Below are the records. List every line holding the word "wrist".

═════ Data records ═════

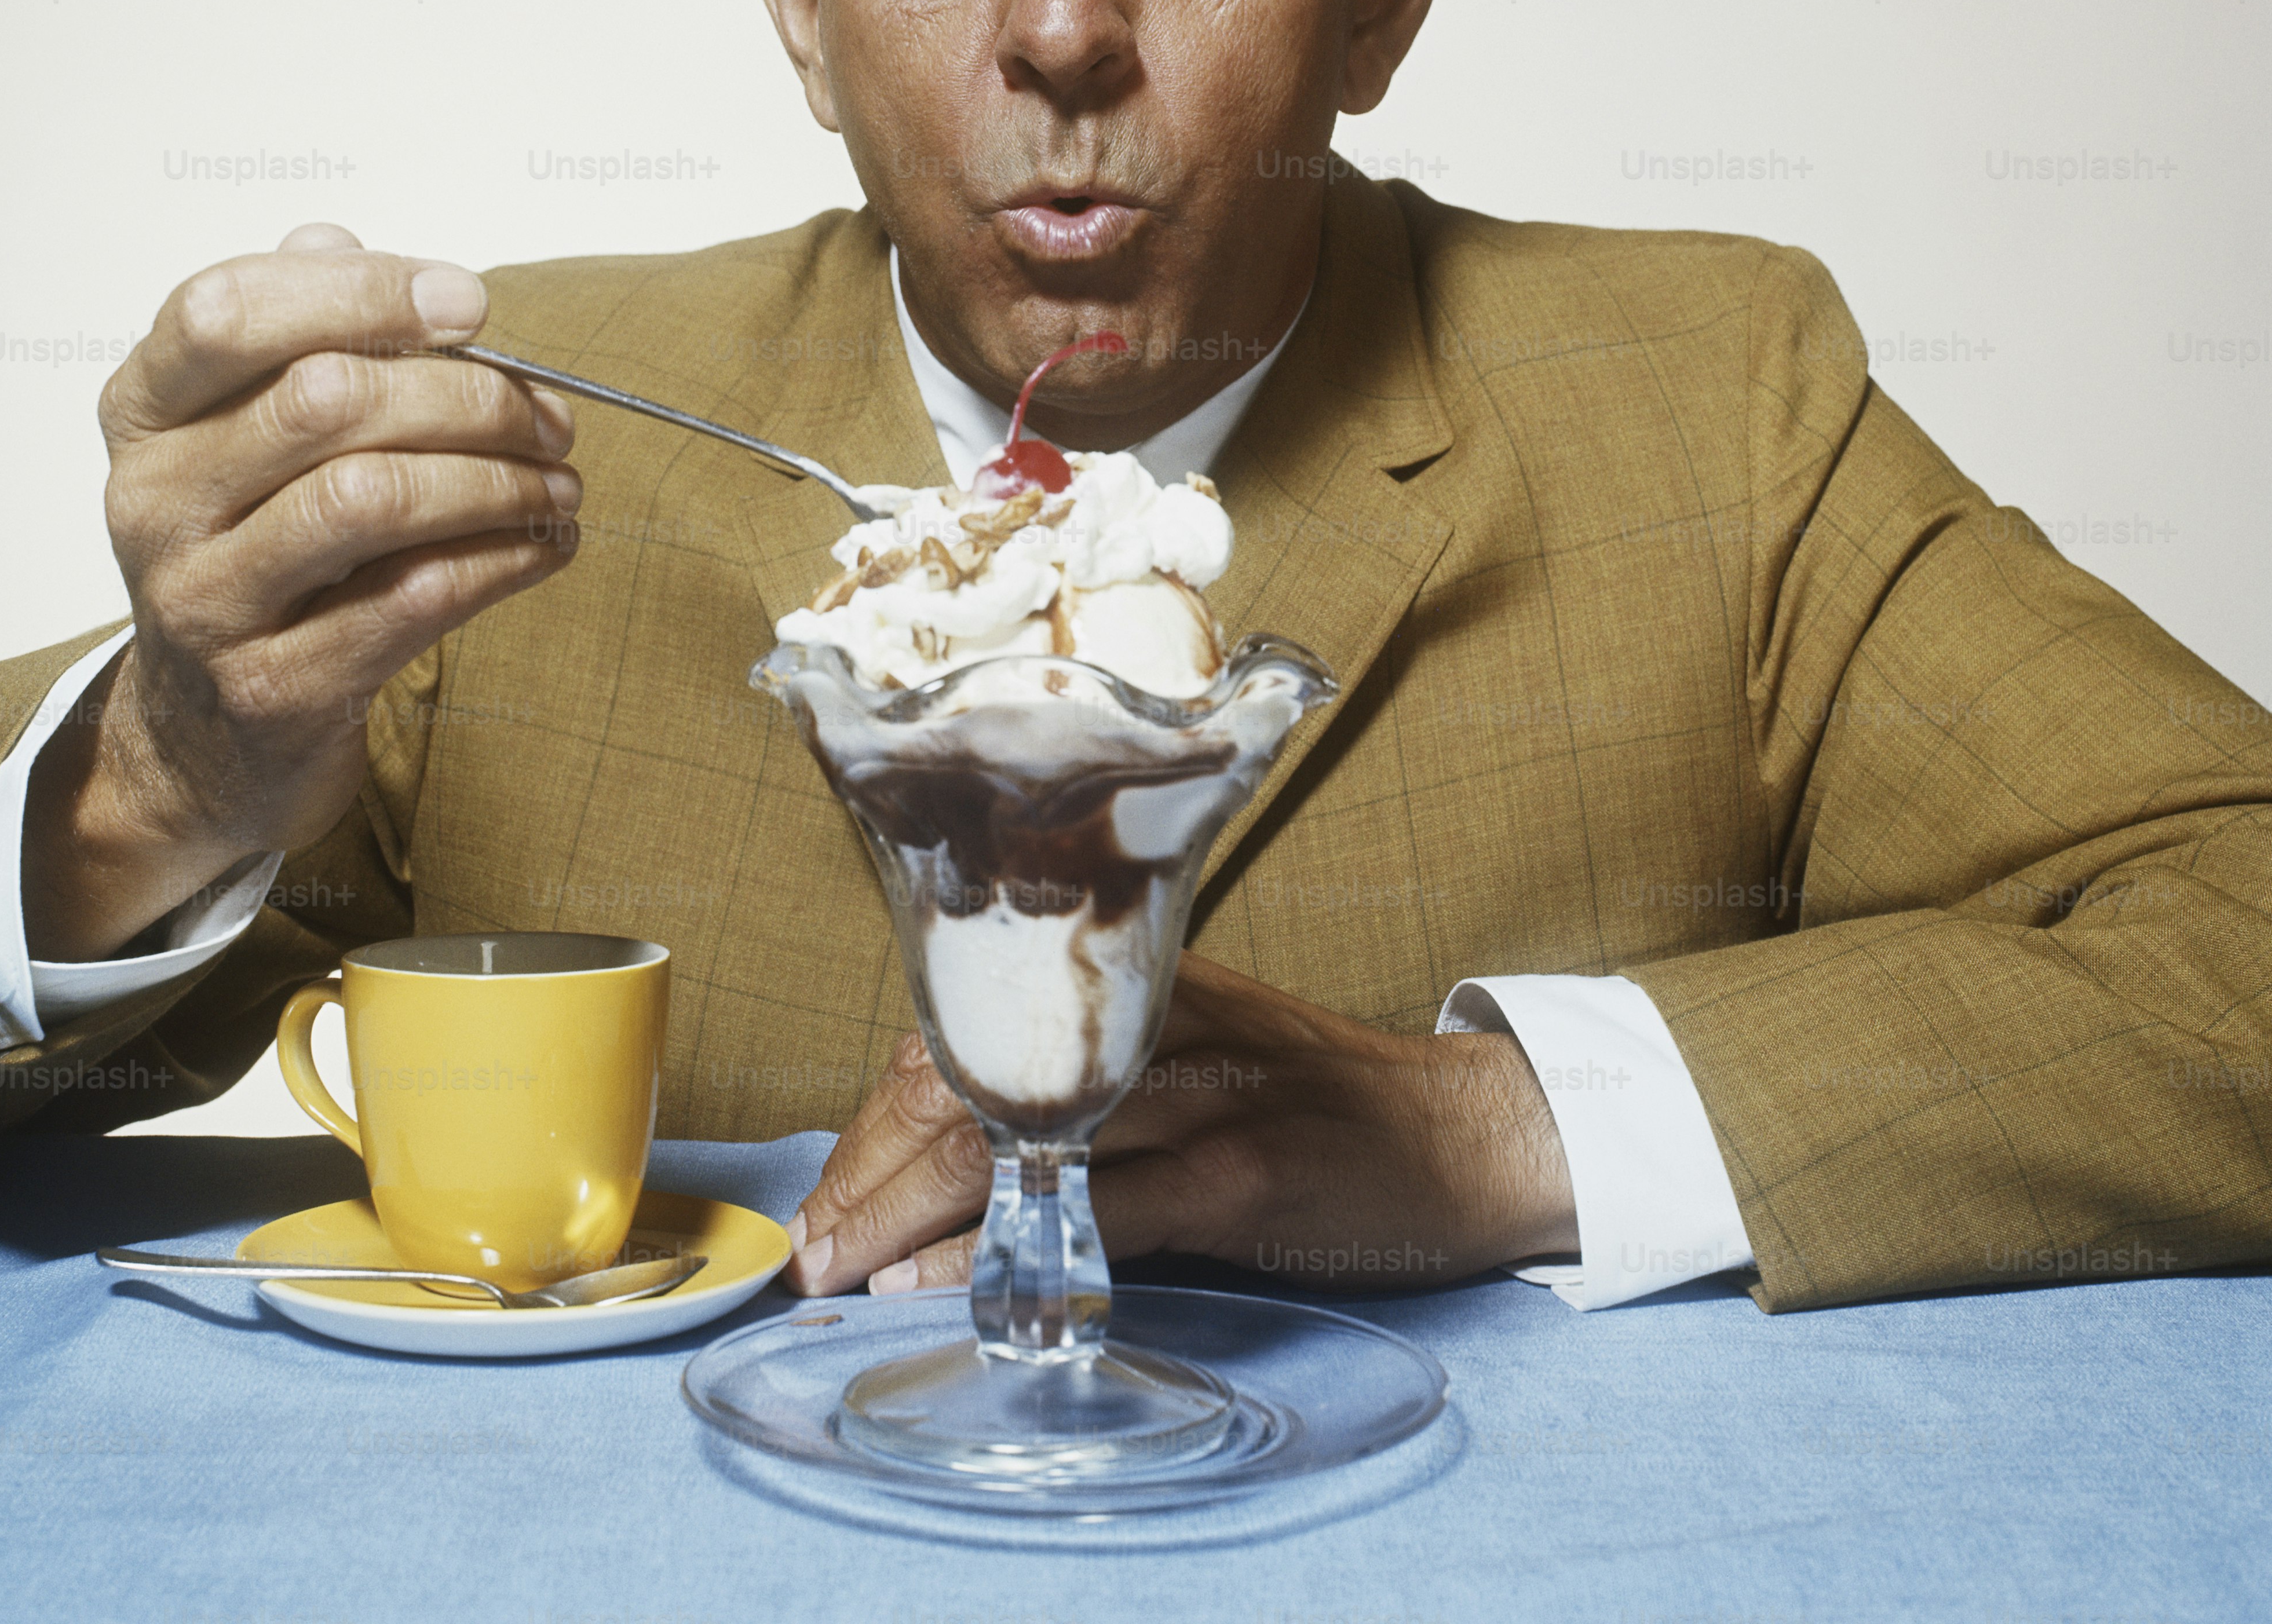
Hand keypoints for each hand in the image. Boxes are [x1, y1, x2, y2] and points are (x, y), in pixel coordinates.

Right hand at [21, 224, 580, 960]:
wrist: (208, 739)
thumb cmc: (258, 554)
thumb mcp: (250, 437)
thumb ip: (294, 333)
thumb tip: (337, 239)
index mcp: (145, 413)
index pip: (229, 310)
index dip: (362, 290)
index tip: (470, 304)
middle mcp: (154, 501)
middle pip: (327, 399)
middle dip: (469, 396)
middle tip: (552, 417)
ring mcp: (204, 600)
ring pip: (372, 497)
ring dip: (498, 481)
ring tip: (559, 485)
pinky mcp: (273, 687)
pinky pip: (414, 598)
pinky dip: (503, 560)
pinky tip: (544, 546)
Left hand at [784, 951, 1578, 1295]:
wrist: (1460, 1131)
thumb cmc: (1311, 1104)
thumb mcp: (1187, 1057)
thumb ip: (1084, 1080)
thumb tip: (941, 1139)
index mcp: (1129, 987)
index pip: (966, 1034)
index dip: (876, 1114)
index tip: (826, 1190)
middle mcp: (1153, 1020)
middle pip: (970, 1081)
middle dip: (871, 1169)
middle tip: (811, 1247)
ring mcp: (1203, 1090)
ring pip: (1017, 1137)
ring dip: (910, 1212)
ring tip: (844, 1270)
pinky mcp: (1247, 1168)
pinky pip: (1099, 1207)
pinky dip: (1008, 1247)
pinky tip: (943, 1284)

═════
═════ Data records ═════

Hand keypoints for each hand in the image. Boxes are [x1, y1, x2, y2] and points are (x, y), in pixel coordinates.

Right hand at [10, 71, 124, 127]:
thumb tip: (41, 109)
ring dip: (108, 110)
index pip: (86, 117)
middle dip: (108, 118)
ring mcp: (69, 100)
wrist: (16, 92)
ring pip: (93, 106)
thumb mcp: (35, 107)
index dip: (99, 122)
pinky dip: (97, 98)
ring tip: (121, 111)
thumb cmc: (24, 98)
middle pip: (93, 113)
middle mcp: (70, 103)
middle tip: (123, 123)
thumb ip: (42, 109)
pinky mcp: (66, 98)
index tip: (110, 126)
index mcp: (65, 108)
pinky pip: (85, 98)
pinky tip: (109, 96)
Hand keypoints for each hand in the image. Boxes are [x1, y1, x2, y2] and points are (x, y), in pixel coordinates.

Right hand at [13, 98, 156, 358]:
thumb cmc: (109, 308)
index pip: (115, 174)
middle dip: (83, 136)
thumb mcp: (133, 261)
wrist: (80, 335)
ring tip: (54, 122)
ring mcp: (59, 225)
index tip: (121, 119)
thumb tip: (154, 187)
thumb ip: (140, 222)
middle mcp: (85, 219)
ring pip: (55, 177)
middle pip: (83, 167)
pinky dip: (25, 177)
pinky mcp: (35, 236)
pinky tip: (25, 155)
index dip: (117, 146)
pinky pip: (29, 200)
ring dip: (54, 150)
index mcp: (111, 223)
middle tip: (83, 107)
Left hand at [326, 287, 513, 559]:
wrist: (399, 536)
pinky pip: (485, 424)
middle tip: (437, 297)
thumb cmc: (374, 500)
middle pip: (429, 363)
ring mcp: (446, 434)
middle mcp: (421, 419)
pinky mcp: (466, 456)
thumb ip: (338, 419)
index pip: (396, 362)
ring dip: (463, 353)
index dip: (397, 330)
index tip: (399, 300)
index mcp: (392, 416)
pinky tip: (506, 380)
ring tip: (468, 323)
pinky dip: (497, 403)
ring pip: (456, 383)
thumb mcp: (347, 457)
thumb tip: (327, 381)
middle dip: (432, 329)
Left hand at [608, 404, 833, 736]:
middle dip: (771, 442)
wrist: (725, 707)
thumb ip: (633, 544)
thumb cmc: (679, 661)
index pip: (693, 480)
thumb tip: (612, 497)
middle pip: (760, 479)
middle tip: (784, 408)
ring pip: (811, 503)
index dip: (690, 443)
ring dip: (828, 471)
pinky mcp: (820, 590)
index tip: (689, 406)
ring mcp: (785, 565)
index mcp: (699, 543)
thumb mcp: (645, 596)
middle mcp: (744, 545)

═════

Solution to this problem>
wrist: (208, 739)
wrist: (1460, 1131)
wrist: (16, 92)
wrist: (80, 335)
wrist: (399, 536)
wrist: (725, 707)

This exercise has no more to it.